Some records:
== == ==
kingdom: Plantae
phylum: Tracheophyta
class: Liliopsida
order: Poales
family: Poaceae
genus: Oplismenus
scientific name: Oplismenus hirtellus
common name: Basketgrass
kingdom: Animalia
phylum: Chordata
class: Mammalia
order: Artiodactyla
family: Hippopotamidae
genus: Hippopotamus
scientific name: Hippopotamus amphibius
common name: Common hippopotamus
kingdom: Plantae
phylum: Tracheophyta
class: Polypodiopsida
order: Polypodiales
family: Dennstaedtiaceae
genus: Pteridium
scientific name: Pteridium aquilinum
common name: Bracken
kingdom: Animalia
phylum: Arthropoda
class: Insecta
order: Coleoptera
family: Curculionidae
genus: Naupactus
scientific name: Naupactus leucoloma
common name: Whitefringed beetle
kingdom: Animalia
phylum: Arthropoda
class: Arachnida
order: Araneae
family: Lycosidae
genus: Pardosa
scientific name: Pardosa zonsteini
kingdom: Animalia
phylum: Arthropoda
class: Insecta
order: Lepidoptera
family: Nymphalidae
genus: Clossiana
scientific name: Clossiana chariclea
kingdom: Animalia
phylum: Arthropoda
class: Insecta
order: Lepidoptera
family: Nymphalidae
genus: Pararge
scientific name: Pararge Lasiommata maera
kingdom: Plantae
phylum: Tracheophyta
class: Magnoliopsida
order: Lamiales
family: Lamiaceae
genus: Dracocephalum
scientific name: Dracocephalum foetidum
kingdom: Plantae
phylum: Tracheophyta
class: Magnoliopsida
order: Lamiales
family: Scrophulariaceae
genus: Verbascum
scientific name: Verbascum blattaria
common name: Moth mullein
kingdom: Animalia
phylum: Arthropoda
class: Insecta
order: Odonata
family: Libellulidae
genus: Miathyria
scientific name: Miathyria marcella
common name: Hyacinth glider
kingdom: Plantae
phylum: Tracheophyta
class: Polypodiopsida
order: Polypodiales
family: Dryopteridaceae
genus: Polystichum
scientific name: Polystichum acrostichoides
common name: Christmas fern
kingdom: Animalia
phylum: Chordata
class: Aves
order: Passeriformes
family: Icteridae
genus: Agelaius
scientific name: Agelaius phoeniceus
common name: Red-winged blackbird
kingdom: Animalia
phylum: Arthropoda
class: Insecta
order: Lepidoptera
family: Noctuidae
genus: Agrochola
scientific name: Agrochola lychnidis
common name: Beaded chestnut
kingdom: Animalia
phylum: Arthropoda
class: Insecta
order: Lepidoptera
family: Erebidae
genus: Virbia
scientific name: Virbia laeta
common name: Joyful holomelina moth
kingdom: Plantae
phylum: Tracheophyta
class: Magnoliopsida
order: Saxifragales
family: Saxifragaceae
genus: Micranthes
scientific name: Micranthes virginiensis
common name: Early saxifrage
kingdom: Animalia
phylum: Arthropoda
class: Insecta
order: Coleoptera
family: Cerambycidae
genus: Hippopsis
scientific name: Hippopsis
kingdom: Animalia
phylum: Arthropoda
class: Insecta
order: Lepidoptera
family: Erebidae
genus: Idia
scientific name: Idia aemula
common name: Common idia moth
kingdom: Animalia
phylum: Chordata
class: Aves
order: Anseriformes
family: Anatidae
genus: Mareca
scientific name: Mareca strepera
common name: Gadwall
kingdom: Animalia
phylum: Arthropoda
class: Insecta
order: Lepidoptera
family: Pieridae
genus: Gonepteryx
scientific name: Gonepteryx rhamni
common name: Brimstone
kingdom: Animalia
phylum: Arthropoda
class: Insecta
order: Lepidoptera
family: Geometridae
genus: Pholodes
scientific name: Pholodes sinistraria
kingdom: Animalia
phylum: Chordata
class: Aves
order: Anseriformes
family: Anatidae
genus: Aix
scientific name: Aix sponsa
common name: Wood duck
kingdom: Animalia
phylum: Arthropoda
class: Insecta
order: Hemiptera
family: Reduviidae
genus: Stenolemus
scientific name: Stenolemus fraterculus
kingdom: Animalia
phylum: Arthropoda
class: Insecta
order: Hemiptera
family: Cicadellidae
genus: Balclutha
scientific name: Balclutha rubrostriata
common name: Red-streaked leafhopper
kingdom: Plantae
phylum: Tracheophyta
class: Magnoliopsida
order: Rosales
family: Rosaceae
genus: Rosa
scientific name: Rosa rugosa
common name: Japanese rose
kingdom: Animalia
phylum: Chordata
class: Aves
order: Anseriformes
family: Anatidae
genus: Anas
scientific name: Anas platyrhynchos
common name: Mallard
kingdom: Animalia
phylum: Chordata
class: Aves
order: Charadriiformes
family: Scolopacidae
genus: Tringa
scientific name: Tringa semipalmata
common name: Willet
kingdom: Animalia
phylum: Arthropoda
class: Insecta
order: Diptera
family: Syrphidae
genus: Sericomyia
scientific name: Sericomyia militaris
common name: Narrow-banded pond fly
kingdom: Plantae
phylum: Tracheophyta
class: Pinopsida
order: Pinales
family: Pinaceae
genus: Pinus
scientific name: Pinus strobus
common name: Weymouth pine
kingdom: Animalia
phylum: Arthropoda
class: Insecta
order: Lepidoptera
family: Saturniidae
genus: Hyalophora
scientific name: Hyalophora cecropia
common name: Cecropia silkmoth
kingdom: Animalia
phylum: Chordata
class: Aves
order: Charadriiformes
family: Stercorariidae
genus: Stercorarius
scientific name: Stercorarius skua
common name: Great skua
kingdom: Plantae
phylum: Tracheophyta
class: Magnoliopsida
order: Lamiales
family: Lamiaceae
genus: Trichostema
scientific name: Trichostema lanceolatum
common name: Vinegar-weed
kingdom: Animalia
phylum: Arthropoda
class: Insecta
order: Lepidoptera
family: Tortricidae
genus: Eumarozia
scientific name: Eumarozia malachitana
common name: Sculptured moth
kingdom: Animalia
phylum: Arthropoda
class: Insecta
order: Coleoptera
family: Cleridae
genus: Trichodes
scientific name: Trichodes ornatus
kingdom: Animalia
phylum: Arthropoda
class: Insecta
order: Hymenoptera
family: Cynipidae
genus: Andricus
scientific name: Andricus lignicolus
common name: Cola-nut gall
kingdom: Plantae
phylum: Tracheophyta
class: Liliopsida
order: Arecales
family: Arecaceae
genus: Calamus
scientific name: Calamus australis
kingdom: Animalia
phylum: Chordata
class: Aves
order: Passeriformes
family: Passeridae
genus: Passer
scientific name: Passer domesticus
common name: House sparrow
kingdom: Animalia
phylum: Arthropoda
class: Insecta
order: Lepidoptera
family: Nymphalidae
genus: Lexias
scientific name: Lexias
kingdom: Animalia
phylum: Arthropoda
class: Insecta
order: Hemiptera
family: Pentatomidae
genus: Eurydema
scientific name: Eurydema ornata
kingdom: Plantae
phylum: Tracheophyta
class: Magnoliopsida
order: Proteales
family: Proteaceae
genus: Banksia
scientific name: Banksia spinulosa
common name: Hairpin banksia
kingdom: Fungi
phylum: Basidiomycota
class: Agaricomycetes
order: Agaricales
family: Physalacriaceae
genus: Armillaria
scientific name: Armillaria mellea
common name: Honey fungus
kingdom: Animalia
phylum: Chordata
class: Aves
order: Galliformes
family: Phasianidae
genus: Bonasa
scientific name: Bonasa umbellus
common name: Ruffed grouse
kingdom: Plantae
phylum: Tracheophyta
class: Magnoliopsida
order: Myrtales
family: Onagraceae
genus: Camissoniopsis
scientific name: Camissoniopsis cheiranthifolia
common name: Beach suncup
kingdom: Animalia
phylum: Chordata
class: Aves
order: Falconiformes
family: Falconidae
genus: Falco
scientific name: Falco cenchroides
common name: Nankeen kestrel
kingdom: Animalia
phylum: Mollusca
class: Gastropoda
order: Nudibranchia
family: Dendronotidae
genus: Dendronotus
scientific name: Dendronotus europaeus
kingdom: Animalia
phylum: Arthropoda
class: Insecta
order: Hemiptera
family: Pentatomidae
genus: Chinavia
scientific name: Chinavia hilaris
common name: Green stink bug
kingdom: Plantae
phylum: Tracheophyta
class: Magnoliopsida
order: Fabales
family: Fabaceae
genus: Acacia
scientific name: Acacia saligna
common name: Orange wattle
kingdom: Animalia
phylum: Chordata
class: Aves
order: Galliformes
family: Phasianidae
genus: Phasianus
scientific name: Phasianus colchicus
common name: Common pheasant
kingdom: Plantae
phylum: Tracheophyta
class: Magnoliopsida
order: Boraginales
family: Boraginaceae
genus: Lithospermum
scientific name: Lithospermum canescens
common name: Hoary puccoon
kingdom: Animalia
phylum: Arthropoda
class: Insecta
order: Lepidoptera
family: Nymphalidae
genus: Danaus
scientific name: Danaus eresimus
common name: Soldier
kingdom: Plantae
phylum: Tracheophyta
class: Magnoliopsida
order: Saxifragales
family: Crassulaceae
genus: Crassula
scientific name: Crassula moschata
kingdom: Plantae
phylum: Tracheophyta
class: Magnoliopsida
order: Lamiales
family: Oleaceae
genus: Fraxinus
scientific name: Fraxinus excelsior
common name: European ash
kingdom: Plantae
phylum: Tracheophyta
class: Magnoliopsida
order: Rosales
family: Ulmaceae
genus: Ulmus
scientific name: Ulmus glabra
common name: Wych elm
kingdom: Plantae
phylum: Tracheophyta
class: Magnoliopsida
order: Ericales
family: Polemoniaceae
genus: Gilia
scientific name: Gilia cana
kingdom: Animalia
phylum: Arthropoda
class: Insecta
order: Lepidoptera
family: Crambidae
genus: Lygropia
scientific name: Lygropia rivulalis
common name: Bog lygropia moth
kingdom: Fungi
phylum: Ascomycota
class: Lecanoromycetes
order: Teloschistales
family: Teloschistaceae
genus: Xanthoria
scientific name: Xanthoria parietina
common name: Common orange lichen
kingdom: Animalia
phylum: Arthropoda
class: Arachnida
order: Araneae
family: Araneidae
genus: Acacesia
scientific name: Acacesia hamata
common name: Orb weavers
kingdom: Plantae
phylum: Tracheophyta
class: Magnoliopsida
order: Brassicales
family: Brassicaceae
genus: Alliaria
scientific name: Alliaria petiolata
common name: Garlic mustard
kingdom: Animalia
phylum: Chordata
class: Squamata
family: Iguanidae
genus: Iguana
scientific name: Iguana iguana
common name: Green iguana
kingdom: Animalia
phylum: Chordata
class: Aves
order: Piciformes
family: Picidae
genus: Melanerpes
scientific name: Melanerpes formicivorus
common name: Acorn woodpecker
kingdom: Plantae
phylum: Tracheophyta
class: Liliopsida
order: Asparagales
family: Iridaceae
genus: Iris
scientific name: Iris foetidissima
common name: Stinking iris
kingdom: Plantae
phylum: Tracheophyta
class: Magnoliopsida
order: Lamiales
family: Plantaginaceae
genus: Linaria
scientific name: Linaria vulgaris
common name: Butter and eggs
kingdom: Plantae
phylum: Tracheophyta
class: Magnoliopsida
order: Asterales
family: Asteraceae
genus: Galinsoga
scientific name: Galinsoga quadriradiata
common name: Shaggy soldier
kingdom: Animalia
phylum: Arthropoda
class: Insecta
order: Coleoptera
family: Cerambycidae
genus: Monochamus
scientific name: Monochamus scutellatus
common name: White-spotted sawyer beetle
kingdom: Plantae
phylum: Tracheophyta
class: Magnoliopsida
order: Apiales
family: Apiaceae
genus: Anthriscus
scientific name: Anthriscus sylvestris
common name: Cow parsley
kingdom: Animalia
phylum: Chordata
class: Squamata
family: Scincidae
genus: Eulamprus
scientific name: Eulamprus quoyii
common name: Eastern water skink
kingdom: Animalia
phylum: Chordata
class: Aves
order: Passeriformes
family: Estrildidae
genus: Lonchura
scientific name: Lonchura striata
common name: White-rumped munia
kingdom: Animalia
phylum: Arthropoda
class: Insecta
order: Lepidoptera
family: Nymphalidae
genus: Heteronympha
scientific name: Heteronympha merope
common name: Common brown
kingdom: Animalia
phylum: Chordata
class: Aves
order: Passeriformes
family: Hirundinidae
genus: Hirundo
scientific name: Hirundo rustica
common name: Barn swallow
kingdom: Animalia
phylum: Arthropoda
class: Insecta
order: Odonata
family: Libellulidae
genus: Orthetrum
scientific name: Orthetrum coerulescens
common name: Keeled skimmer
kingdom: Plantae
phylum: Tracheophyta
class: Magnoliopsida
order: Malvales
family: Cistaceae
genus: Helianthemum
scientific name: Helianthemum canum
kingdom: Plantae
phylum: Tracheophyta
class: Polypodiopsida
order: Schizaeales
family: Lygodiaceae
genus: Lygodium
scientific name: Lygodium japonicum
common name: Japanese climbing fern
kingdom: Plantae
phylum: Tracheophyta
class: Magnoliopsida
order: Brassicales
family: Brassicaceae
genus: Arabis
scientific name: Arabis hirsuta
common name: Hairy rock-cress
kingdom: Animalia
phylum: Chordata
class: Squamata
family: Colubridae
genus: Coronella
== == ==
Task description => Express the material as a JSON list of strings, one string per line and with blank lines omitted. Start at the line containing "common name: Cecropia silkmoth" and stop after the line containing "genus: Trichostema".

Task response =>
[
  "common name: Cecropia silkmoth",
  "kingdom: Animalia",
  "phylum: Chordata",
  "class: Aves",
  "order: Charadriiformes",
  "family: Stercorariidae",
  "genus: Stercorarius",
  "scientific name: Stercorarius skua",
  "common name: Great skua",
  "kingdom: Plantae",
  "phylum: Tracheophyta",
  "class: Magnoliopsida",
  "order: Lamiales",
  "family: Lamiaceae",
  "genus: Trichostema"
]